** START Extracted records **

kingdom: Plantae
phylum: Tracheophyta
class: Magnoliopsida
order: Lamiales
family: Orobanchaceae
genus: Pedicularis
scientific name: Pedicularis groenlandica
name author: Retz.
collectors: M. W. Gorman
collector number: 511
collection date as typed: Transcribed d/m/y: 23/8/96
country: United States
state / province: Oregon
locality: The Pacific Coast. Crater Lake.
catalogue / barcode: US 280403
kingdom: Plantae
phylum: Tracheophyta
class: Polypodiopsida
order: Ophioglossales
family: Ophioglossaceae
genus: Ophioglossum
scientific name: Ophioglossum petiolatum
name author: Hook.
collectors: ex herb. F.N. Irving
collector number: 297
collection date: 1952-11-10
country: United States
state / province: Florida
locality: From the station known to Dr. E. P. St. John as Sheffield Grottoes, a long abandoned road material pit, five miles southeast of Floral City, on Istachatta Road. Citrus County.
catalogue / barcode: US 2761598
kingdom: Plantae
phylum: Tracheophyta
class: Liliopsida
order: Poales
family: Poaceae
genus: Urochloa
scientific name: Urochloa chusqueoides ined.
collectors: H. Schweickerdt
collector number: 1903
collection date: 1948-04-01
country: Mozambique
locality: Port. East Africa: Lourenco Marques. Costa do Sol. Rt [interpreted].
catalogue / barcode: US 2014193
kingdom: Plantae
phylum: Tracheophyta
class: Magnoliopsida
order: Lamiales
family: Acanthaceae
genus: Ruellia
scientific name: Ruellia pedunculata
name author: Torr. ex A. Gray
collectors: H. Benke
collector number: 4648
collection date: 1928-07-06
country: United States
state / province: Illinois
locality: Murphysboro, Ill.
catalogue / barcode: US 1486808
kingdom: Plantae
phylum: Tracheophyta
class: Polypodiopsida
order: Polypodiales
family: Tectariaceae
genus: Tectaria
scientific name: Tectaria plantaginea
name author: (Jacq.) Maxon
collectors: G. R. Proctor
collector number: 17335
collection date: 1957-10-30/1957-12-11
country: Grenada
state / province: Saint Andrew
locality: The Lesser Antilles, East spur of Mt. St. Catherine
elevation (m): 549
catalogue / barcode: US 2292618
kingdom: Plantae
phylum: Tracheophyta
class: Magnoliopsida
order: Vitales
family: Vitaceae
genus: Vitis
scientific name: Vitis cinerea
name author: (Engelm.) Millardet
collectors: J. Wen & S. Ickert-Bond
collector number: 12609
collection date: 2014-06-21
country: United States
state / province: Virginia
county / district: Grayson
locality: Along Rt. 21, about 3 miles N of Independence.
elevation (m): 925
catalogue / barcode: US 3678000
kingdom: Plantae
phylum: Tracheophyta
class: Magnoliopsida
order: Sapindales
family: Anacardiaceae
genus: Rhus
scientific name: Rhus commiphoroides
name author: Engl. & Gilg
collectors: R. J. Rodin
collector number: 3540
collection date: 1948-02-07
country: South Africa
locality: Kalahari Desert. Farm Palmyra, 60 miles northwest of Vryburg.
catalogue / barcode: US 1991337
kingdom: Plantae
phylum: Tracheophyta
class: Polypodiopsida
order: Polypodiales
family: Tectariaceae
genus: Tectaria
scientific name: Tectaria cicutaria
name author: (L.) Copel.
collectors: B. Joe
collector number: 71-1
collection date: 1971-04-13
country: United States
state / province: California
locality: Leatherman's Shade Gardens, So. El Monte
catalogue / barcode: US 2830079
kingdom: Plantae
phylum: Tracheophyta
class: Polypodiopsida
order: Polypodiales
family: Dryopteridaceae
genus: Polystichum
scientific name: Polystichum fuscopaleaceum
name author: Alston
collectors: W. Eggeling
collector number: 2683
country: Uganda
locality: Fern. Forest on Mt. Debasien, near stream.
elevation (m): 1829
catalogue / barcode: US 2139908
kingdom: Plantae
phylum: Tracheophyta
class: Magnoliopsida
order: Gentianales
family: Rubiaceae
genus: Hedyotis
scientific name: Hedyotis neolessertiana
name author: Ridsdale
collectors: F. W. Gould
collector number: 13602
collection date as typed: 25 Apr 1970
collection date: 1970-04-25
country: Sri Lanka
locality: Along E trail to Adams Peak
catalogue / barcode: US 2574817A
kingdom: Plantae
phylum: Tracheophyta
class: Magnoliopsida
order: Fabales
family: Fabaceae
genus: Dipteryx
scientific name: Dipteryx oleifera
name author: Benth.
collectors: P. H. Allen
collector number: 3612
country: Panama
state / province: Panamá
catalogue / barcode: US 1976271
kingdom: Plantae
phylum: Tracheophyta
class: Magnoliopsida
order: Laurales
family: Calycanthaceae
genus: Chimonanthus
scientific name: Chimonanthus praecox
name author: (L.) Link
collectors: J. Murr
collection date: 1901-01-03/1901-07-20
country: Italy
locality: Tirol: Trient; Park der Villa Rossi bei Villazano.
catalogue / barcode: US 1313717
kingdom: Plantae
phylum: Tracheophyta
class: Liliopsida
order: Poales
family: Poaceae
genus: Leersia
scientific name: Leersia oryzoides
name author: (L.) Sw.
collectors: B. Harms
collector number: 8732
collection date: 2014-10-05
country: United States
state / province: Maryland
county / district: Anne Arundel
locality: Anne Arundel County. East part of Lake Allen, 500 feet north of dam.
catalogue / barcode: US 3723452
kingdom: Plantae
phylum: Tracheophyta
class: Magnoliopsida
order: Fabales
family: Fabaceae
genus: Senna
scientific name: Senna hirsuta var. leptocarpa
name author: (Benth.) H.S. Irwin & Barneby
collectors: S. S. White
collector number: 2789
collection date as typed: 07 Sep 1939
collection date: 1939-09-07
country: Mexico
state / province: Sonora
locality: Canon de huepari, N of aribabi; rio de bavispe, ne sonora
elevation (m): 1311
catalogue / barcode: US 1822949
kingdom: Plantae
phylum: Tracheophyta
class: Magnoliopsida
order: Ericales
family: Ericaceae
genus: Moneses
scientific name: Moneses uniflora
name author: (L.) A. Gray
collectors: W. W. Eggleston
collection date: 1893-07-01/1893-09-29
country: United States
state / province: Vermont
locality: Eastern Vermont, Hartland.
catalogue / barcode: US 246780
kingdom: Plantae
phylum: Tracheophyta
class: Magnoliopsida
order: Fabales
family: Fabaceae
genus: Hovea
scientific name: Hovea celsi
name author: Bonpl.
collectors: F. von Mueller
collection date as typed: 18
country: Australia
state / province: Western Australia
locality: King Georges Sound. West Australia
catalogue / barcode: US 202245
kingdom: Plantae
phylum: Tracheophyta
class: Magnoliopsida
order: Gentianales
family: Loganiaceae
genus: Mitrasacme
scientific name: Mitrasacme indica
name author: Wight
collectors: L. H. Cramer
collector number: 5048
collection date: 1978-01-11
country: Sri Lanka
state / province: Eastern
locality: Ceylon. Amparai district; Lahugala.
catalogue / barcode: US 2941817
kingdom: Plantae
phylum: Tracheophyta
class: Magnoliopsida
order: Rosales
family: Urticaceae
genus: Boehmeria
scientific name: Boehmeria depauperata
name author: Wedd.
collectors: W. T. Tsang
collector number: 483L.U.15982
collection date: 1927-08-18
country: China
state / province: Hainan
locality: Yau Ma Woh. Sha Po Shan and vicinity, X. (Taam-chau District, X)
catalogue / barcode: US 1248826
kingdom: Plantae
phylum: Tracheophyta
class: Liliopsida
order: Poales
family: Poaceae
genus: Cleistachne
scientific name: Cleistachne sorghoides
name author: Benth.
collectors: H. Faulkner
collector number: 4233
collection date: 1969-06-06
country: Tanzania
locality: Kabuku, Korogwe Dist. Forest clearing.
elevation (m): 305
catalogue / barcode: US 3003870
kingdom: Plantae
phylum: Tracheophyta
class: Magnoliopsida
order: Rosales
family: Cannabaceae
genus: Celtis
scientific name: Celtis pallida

** END Extracted records **

Please copy the lines above word for word, all of them.

kingdom: Plantae
phylum: Tracheophyta
class: Magnoliopsida
order: Lamiales
family: Orobanchaceae
genus: Pedicularis
scientific name: Pedicularis groenlandica
name author: Retz.
collectors: M. W. Gorman
collector number: 511
collection date as typed: Transcribed d/m/y: 23/8/96
country: United States
state / province: Oregon
locality: The Pacific Coast. Crater Lake.
catalogue / barcode: US 280403
kingdom: Plantae
phylum: Tracheophyta
class: Polypodiopsida
order: Ophioglossales
family: Ophioglossaceae
genus: Ophioglossum
scientific name: Ophioglossum petiolatum
name author: Hook.
collectors: ex herb. F.N. Irving
collector number: 297
collection date: 1952-11-10
country: United States
state / province: Florida
locality: From the station known to Dr. E. P. St. John as Sheffield Grottoes, a long abandoned road material pit, five miles southeast of Floral City, on Istachatta Road. Citrus County.
catalogue / barcode: US 2761598
kingdom: Plantae
phylum: Tracheophyta
class: Liliopsida
order: Poales
family: Poaceae
genus: Urochloa
scientific name: Urochloa chusqueoides ined.
collectors: H. Schweickerdt
collector number: 1903
collection date: 1948-04-01
country: Mozambique
locality: Port. East Africa: Lourenco Marques. Costa do Sol. Rt [interpreted].
catalogue / barcode: US 2014193
kingdom: Plantae
phylum: Tracheophyta
class: Magnoliopsida
order: Lamiales
family: Acanthaceae
genus: Ruellia
scientific name: Ruellia pedunculata
name author: Torr. ex A. Gray
collectors: H. Benke
collector number: 4648
collection date: 1928-07-06
country: United States
state / province: Illinois
locality: Murphysboro, Ill.
catalogue / barcode: US 1486808
kingdom: Plantae
phylum: Tracheophyta
class: Polypodiopsida
order: Polypodiales
family: Tectariaceae
genus: Tectaria
scientific name: Tectaria plantaginea
name author: (Jacq.) Maxon
collectors: G. R. Proctor
collector number: 17335
collection date: 1957-10-30/1957-12-11
country: Grenada
state / province: Saint Andrew
locality: The Lesser Antilles, East spur of Mt. St. Catherine
elevation (m): 549
catalogue / barcode: US 2292618
kingdom: Plantae
phylum: Tracheophyta
class: Magnoliopsida
order: Vitales
family: Vitaceae
genus: Vitis
scientific name: Vitis cinerea
name author: (Engelm.) Millardet
collectors: J. Wen & S. Ickert-Bond
collector number: 12609
collection date: 2014-06-21
country: United States
state / province: Virginia
county / district: Grayson
locality: Along Rt. 21, about 3 miles N of Independence.
elevation (m): 925
catalogue / barcode: US 3678000
kingdom: Plantae
phylum: Tracheophyta
class: Magnoliopsida
order: Sapindales
family: Anacardiaceae
genus: Rhus
scientific name: Rhus commiphoroides
name author: Engl. & Gilg
collectors: R. J. Rodin
collector number: 3540
collection date: 1948-02-07
country: South Africa
locality: Kalahari Desert. Farm Palmyra, 60 miles northwest of Vryburg.
catalogue / barcode: US 1991337
kingdom: Plantae
phylum: Tracheophyta
class: Polypodiopsida
order: Polypodiales
family: Tectariaceae
genus: Tectaria
scientific name: Tectaria cicutaria
name author: (L.) Copel.
collectors: B. Joe
collector number: 71-1
collection date: 1971-04-13
country: United States
state / province: California
locality: Leatherman's Shade Gardens, So. El Monte
catalogue / barcode: US 2830079
kingdom: Plantae
phylum: Tracheophyta
class: Polypodiopsida
order: Polypodiales
family: Dryopteridaceae
genus: Polystichum
scientific name: Polystichum fuscopaleaceum
name author: Alston
collectors: W. Eggeling
collector number: 2683
country: Uganda
locality: Fern. Forest on Mt. Debasien, near stream.
elevation (m): 1829
catalogue / barcode: US 2139908
kingdom: Plantae
phylum: Tracheophyta
class: Magnoliopsida
order: Gentianales
family: Rubiaceae
genus: Hedyotis
scientific name: Hedyotis neolessertiana
name author: Ridsdale
collectors: F. W. Gould
collector number: 13602
collection date as typed: 25 Apr 1970
collection date: 1970-04-25
country: Sri Lanka
locality: Along E trail to Adams Peak
catalogue / barcode: US 2574817A
kingdom: Plantae
phylum: Tracheophyta
class: Magnoliopsida
order: Fabales
family: Fabaceae
genus: Dipteryx
scientific name: Dipteryx oleifera
name author: Benth.
collectors: P. H. Allen
collector number: 3612
country: Panama
state / province: Panamá
catalogue / barcode: US 1976271
kingdom: Plantae
phylum: Tracheophyta
class: Magnoliopsida
order: Laurales
family: Calycanthaceae
genus: Chimonanthus
scientific name: Chimonanthus praecox
name author: (L.) Link
collectors: J. Murr
collection date: 1901-01-03/1901-07-20
country: Italy
locality: Tirol: Trient; Park der Villa Rossi bei Villazano.
catalogue / barcode: US 1313717
kingdom: Plantae
phylum: Tracheophyta
class: Liliopsida
order: Poales
family: Poaceae
genus: Leersia
scientific name: Leersia oryzoides
name author: (L.) Sw.
collectors: B. Harms
collector number: 8732
collection date: 2014-10-05
country: United States
state / province: Maryland
county / district: Anne Arundel
locality: Anne Arundel County. East part of Lake Allen, 500 feet north of dam.
catalogue / barcode: US 3723452
kingdom: Plantae
phylum: Tracheophyta
class: Magnoliopsida
order: Fabales
family: Fabaceae
genus: Senna
scientific name: Senna hirsuta var. leptocarpa
name author: (Benth.) H.S. Irwin & Barneby
collectors: S. S. White
collector number: 2789
collection date as typed: 07 Sep 1939
collection date: 1939-09-07
country: Mexico
state / province: Sonora
locality: Canon de huepari, N of aribabi; rio de bavispe, ne sonora
elevation (m): 1311
catalogue / barcode: US 1822949
kingdom: Plantae
phylum: Tracheophyta
class: Magnoliopsida
order: Ericales
family: Ericaceae
genus: Moneses
scientific name: Moneses uniflora
name author: (L.) A. Gray
collectors: W. W. Eggleston
collection date: 1893-07-01/1893-09-29
country: United States
state / province: Vermont
locality: Eastern Vermont, Hartland.
catalogue / barcode: US 246780
kingdom: Plantae
phylum: Tracheophyta
class: Magnoliopsida
order: Fabales
family: Fabaceae
genus: Hovea
scientific name: Hovea celsi
name author: Bonpl.
collectors: F. von Mueller
collection date as typed: 18
country: Australia
state / province: Western Australia
locality: King Georges Sound. West Australia
catalogue / barcode: US 202245
kingdom: Plantae
phylum: Tracheophyta
class: Magnoliopsida
order: Gentianales
family: Loganiaceae
genus: Mitrasacme
scientific name: Mitrasacme indica
name author: Wight
collectors: L. H. Cramer
collector number: 5048
collection date: 1978-01-11
country: Sri Lanka
state / province: Eastern
locality: Ceylon. Amparai district; Lahugala.
catalogue / barcode: US 2941817
kingdom: Plantae
phylum: Tracheophyta
class: Magnoliopsida
order: Rosales
family: Urticaceae
genus: Boehmeria
scientific name: Boehmeria depauperata
name author: Wedd.
collectors: W. T. Tsang
collector number: 483L.U.15982
collection date: 1927-08-18
country: China
state / province: Hainan
locality: Yau Ma Woh. Sha Po Shan and vicinity, X. (Taam-chau District, X)
catalogue / barcode: US 1248826
kingdom: Plantae
phylum: Tracheophyta
class: Liliopsida
order: Poales
family: Poaceae
genus: Cleistachne
scientific name: Cleistachne sorghoides
name author: Benth.
collectors: H. Faulkner
collector number: 4233
collection date: 1969-06-06
country: Tanzania
locality: Kabuku, Korogwe Dist. Forest clearing.
elevation (m): 305
catalogue / barcode: US 3003870
kingdom: Plantae
phylum: Tracheophyta
class: Magnoliopsida
order: Rosales
family: Cannabaceae
genus: Celtis
scientific name: Celtis pallida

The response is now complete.